Task to complete: Counting only the lines below that contain the word "index", what is the total? Give it with no other words.

Start of Dataset extract

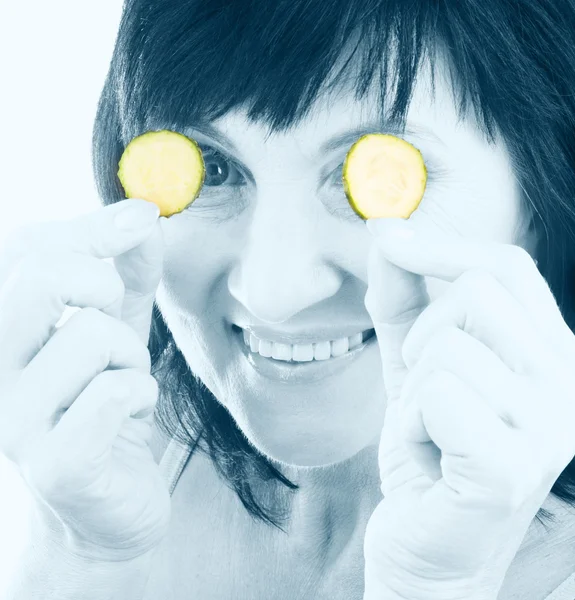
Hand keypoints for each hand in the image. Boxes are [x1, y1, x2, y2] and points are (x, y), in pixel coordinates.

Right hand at [0, 199, 170, 561]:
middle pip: (36, 281)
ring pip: (91, 335)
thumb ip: (129, 270)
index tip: (142, 216)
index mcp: (4, 330)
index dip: (88, 226)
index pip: (23, 252)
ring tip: (124, 383)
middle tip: (114, 320)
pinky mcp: (55, 465)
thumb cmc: (109, 402)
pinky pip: (115, 393)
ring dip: (131, 356)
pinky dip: (141, 393)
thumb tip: (144, 214)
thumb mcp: (122, 324)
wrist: (109, 500)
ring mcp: (14, 422)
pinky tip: (131, 416)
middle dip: (102, 286)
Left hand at [361, 217, 574, 599]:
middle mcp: (569, 386)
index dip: (442, 245)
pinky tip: (430, 457)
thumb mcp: (412, 361)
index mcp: (554, 355)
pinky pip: (436, 394)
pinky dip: (411, 423)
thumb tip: (386, 231)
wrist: (425, 543)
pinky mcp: (508, 470)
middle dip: (422, 335)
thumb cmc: (429, 449)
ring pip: (447, 343)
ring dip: (414, 389)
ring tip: (430, 429)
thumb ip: (403, 298)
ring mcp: (548, 430)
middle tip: (424, 389)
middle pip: (477, 291)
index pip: (508, 267)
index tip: (388, 236)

End of Dataset extract

Solved problem: 8